Once I started chuckling, my husband did too. We were the jerks in the room that night, the ones who ruined an otherwise peaceful moment.
Now that I’m the awestruck mother of an incredibly adorable four month old, that idea of a special mother-daughter communication line doesn’t seem so funny.
I’ll admit that it’s taken me awhile to see my daughter as her own person and not just an extension of myself. And, in fact, I’m still working on it. Before she made her debut in this world we had already gotten to know each other pretty well. I knew what times of day made her restless. I knew when she had the hiccups. I could feel her jump when a loud noise scared her. I protected my belly from the cold, from strangers, and from discomfort. And once she was born, she was mine. All mine. I guess she was my husband’s too, but whatever.
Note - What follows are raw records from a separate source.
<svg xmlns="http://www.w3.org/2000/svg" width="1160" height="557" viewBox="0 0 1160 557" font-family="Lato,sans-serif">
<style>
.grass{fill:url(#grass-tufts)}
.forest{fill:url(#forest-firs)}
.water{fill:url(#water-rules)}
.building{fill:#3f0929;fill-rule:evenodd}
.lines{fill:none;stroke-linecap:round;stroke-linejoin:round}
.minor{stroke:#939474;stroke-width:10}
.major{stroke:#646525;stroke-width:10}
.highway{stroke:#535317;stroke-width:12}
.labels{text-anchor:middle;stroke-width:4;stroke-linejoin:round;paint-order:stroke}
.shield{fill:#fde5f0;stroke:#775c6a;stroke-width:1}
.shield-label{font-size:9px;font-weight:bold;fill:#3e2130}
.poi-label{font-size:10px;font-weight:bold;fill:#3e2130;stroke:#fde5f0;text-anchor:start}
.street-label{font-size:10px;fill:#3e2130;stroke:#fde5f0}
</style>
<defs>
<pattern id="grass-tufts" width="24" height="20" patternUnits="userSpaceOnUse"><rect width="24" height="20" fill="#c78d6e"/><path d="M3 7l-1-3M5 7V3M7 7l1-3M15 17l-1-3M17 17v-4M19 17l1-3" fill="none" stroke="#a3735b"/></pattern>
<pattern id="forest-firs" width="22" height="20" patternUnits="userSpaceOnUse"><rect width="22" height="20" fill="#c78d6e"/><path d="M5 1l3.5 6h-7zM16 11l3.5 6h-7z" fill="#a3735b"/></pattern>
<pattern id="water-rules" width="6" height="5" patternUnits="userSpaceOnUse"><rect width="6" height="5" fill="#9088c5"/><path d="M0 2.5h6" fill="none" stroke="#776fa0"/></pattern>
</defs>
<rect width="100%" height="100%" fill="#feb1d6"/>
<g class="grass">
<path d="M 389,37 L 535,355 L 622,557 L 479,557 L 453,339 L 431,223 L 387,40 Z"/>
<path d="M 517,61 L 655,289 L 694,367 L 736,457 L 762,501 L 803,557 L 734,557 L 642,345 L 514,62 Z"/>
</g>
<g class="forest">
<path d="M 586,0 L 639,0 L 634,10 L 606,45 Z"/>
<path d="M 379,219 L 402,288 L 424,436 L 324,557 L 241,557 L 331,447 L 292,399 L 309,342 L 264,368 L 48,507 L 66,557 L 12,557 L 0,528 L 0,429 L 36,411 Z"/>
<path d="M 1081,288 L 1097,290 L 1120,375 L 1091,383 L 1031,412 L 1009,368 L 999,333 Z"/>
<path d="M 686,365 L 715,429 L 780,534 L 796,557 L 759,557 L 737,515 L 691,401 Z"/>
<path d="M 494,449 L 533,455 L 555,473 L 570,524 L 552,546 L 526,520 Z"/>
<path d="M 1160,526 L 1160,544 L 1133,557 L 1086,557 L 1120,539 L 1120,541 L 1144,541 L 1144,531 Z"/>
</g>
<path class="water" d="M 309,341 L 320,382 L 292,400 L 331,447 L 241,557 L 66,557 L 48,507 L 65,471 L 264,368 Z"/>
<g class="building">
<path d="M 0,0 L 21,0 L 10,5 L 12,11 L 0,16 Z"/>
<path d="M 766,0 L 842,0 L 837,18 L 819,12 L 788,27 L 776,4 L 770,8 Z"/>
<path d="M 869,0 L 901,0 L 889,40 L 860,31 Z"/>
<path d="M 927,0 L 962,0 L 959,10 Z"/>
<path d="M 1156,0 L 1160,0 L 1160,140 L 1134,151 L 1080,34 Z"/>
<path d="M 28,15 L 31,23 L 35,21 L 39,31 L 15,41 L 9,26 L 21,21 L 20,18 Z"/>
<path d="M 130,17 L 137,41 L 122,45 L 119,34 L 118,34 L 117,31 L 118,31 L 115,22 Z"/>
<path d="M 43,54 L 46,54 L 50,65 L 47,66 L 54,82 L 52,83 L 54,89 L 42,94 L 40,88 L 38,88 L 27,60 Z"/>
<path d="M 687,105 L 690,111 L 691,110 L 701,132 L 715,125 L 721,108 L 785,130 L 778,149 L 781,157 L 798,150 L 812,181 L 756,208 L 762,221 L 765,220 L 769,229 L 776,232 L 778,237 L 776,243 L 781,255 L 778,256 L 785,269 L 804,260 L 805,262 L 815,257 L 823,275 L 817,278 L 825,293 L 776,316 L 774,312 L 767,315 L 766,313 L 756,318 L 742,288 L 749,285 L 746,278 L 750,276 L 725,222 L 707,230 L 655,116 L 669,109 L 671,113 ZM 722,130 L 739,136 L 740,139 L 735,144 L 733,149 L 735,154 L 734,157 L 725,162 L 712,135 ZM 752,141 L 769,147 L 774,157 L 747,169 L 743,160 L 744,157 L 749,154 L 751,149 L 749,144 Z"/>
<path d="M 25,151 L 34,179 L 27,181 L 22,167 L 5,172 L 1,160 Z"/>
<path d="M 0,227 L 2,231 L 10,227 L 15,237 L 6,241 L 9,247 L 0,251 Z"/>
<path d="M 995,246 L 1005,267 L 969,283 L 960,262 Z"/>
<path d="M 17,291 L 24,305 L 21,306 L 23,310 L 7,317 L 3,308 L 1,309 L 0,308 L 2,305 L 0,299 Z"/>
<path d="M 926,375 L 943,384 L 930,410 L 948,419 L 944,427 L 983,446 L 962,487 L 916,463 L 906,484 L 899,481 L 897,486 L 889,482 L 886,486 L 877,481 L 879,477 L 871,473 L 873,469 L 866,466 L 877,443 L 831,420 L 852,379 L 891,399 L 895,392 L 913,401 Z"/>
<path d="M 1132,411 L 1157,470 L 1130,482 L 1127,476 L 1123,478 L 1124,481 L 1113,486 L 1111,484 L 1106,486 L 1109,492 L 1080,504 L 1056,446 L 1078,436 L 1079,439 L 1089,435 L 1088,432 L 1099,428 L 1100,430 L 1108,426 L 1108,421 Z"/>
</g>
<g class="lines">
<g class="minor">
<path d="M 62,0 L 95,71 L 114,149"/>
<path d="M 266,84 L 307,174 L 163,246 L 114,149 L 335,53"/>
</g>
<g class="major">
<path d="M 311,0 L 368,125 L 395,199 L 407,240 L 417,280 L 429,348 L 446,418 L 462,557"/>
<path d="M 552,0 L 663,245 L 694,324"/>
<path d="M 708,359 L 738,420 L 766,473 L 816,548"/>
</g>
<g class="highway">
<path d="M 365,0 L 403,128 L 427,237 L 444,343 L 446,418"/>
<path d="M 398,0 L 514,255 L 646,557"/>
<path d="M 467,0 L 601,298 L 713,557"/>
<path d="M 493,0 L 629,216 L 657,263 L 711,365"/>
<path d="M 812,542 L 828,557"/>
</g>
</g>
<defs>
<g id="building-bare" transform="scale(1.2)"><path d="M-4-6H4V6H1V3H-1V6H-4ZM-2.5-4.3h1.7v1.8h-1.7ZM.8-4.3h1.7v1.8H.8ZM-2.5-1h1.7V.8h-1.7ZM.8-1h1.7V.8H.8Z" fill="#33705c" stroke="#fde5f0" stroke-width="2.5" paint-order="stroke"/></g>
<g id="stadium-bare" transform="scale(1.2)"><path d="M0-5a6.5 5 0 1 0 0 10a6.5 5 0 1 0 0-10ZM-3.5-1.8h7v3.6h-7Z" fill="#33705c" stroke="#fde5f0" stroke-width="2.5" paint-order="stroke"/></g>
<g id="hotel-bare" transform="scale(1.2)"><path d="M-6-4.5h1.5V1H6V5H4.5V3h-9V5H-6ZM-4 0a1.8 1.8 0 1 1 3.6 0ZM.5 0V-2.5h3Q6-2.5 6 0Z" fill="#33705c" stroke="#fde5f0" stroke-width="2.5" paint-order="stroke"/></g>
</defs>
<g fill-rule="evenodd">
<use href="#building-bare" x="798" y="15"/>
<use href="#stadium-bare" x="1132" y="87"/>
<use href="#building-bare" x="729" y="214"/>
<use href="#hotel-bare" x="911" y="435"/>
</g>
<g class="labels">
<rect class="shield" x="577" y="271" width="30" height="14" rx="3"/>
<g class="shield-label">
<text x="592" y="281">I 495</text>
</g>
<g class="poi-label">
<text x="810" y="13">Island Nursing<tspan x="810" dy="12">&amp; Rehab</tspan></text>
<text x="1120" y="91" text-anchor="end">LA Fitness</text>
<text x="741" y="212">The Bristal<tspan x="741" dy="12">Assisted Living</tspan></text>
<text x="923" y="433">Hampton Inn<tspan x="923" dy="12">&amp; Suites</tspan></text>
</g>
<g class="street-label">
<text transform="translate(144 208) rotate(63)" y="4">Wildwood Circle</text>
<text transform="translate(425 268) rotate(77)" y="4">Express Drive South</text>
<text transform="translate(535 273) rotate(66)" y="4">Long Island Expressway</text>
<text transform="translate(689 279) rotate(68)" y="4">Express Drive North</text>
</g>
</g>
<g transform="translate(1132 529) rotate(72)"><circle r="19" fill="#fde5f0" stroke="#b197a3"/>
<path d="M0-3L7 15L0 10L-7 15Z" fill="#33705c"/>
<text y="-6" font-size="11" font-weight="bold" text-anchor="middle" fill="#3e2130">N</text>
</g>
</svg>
In those first few weeks, Loreli and I spent just about every minute together. She was always with me, just like before, only now she was in my arms. I could gaze into those baby blues and soak up her gummy smiles. I had total control over her environment. Too hot? How about a little AC? A dirty diaper? No problem. Hungry? I’m your woman. You get the picture. Yes, the summer was tiring, but it was also filled with the most amazing moments of my life.
But now it’s autumn. Now I don’t have nearly as many of those moments. I’m not in control of her life like I used to be. I’m forced to have faith in others for her safety, for her comfort, for her happiness. I’m forced to see her as her own person, and, if there’s anything positive for me about this whole daycare experience, it’s the realization that my independent little four month old and I will always share a bond that is inseparable, no matter how many miles are in between us.
It may not be as shiny as a silver line, but that’s okay… Thanks to our little one, I’ve got more than enough light in my life.